IEEE Energy prospects
Andre Kesteloot
andre.kesteloot at verizon.net
Wed Nov 23 11:54:17 CST 2011
The Next 25 Years in Energy
*POSTED BY:* Bill Sweet / Fri, November 11, 2011
The latest annual energy outlook by the International Energy Agency
<http://iea.org/index_info.asp?id=2153>, though not radically different
from earlier editions in broad outline, nonetheless paints a very
dramatic picture of the next quarter century.
The global oil market will remain tight, with prices trending toward
$120 per barrel, and with all new net demand coming from the transport
sector in rapidly developing countries. Though Russia's role as an oil
producer and exporter will decline somewhat, its position in natural gas
will be more pivotal than ever, with a fast-growing share going to China
and a somewhat shrinking share to Europe. So crucial is the role of
Russia, the report contains for the first time a special section devoted
to it and has posted that section, in Russian, on the report's homepage
<http://iea.org/index_info.asp?id=2153>.
Like previous outlooks, this one distinguishes between a business as
usual scenario and a New Policies Scenario in which governments
generally try to curtail consumption of fossil fuels and promote green
energy; it appears to consider the New Policies Scenario (NPS) the more
likely one. Even in NPS, however, fossil fuels remain dominant for the
next 25 years and renewables continue to account for only about 10
percent of total world primary energy demand, thought their share of
electricity production grows sharply.
Some of the report's most compelling highlights are displayed in a
free-standing document containing ten charts
<http://iea.org/index_info.asp?id=2153>, which is well worth a look even
if time is lacking to study the whole report. For example, those
subscribing to that theory that oil accounted for the decision of George
W. Bush's administration to launch a second Gulf War will find Figure
3.17 arresting: Among the countries expected to make large additions to
the world's liquid fuel supplies in the next quarter century, Iraq leads
the pack by a healthy margin and is well of ahead of Saudia Arabia and
total world biofuels. Other highlights incude:
. with oil production declining in all existing fields, an increasing
share of liquid fuels will come from natural gas liquids and oil sands
. despite all the current concern about the prospect of declining
subsidies for renewable energy, the 2011 NPS predicts that total
renewables subsidies will increase to $250 billion in 2035, from $66
billion in 2010; European subsidies will increase only modestly from a
big base, U.S. subsidies more rapidly from a smaller base, and "rest of
world" subsidies more rapidly still from an even smaller base
. in terms of power generation, NPS expects additions of renewable
energy to roughly equal additions of gas and coal combined, with nuclear
accounting for a considerably smaller share of increases
. even so, NPS sees a relatively robust future for nuclear, with the
long-term Fukushima impact rather surprisingly small
. looking at where we are right now and how we got here, the Outlook
finds that in the last decade, coal has met almost half of new demand
for energy, roughly equally all other sources of energy
Mainly because coal is still so dominant, the Outlook finds prospects
for greenhouse gas reduction rather grim. While the world is supposedly
still committed to limiting the additional increase in global
temperatures to 2 degrees Celsius, the Outlook concludes that on a
business as usual scenario, the increase will be 6 °C. In the NPS
scenario, the temperature rise is held to 3.5 °C, a prospect that is not
comforting. Accordingly, the IEA also evaluates a third scenario, a
450-ppm one--that is, one in which the atmospheric concentrations of
carbon dioxide goes no higher than 445 ppm, and the rise in temperature
no higher than 2 °C.
Achieving the NPS scenario, implying a temperature rise almost twice as
great as what the world supposedly wants, would require energy
investment of $38 trillion over the next 25 years. The 450-ppm scenario
requires a $15 trillion more--that is, $53 rather than 38 trillion.
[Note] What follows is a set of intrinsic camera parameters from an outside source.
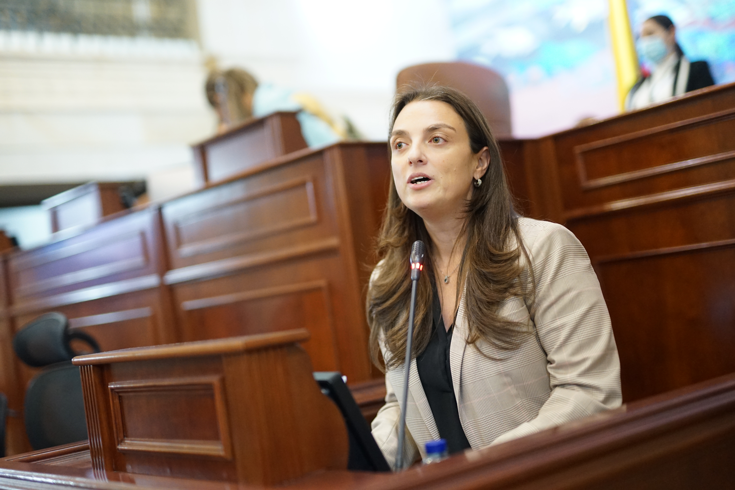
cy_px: 245
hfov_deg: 39.6
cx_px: 368
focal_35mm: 50
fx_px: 1021
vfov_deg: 27.0
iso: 2500
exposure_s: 1/250
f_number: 1.4
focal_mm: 50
Even at that level of investment, in the 450 scenario four-fifths of
total CO2 emissions in 2035 already are "locked in" by capital stock
existing today. "As each year passes without clear signals to drive
investment in clean energy, the 'lock-in' of high-carbon infrastructure
is making it harder and more expensive to meet our future energy needs
and climate goals," said Fatih Birol, IEA Chief Economist.